=== Section Start ===

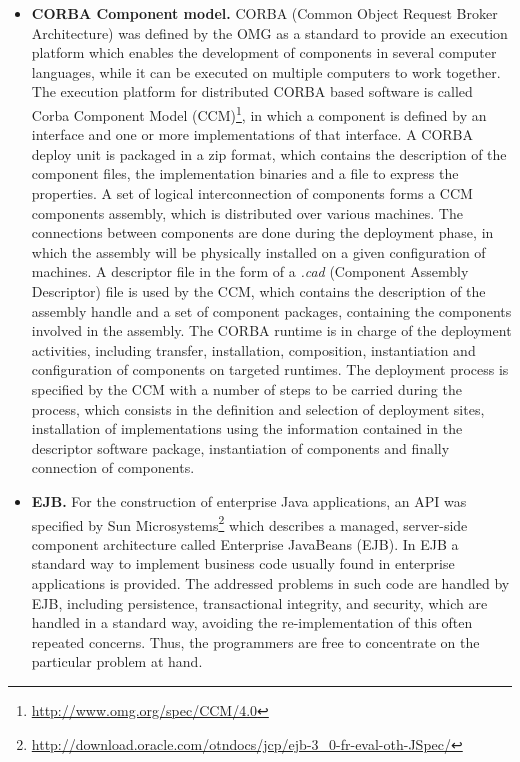 \begin{itemize}
	\item \textbf{CORBA Component model.}
	CORBA (Common Object Request Broker Architecture) was defined by the OMG as a standard to provide an execution platform which enables the development of components in several computer languages, while it can be executed on multiple computers to work together.
	The execution platform for distributed CORBA based software is called Corba Component Model (CCM)\footnote{\url{http://www.omg.org/spec/CCM/4.0}}, in which a component is defined by an interface and one or more implementations of that interface.
	A CORBA deploy unit is packaged in a zip format, which contains the description of the component files, the implementation binaries and a file to express the properties.
	A set of logical interconnection of components forms a CCM components assembly, which is distributed over various machines.
	The connections between components are done during the deployment phase, in which the assembly will be physically installed on a given configuration of machines.
	A descriptor file in the form of a \textit{.cad} (Component Assembly Descriptor) file is used by the CCM, which contains the description of the assembly handle and a set of component packages, containing the components involved in the assembly.
	The CORBA runtime is in charge of the deployment activities, including transfer, installation, composition, instantiation and configuration of components on targeted runtimes.
	The deployment process is specified by the CCM with a number of steps to be carried during the process, which consists in the definition and selection of deployment sites, installation of implementations using the information contained in the descriptor software package, instantiation of components and finally connection of components.
	
	\item \textbf{EJB.}
	For the construction of enterprise Java applications, an API was specified by Sun Microsystems\footnote{\url{http://download.oracle.com/otndocs/jcp/ejb-3_0-fr-eval-oth-JSpec/}} which describes a managed, server-side component architecture called Enterprise JavaBeans (EJB).
	In EJB a standard way to implement business code usually found in enterprise applications is provided.
	The addressed problems in such code are handled by EJB, including persistence, transactional integrity, and security, which are handled in a standard way, avoiding the re-implementation of this often repeated concerns.
	Thus, the programmers are free to concentrate on the particular problem at hand.
	

\end{itemize}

=== Section End ===

## What is required
Could you output the entire listing verbatim while omitting its pictures?

## Output
 \begin{itemize}
	\item \textbf{CORBA Component model.}
	CORBA (Common Object Request Broker Architecture) was defined by the OMG as a standard to provide an execution platform which enables the development of components in several computer languages, while it can be executed on multiple computers to work together.
	The execution platform for distributed CORBA based software is called Corba Component Model (CCM)\footnote{\url{http://www.omg.org/spec/CCM/4.0}}, in which a component is defined by an interface and one or more implementations of that interface.
	A CORBA deploy unit is packaged in a zip format, which contains the description of the component files, the implementation binaries and a file to express the properties.
	A set of logical interconnection of components forms a CCM components assembly, which is distributed over various machines.
	The connections between components are done during the deployment phase, in which the assembly will be physically installed on a given configuration of machines.
	A descriptor file in the form of a \textit{.cad} (Component Assembly Descriptor) file is used by the CCM, which contains the description of the assembly handle and a set of component packages, containing the components involved in the assembly.
	The CORBA runtime is in charge of the deployment activities, including transfer, installation, composition, instantiation and configuration of components on targeted runtimes.
	The deployment process is specified by the CCM with a number of steps to be carried during the process, which consists in the definition and selection of deployment sites, installation of implementations using the information contained in the descriptor software package, instantiation of components and finally connection of components.
	
	\item \textbf{EJB.}
	For the construction of enterprise Java applications, an API was specified by Sun Microsystems\footnote{\url{http://download.oracle.com/otndocs/jcp/ejb-3_0-fr-eval-oth-JSpec/}} which describes a managed, server-side component architecture called Enterprise JavaBeans (EJB).
	In EJB a standard way to implement business code usually found in enterprise applications is provided.
	The addressed problems in such code are handled by EJB, including persistence, transactional integrity, and security, which are handled in a standard way, avoiding the re-implementation of this often repeated concerns.
	Thus, the programmers are free to concentrate on the particular problem at hand.
	

\end{itemize}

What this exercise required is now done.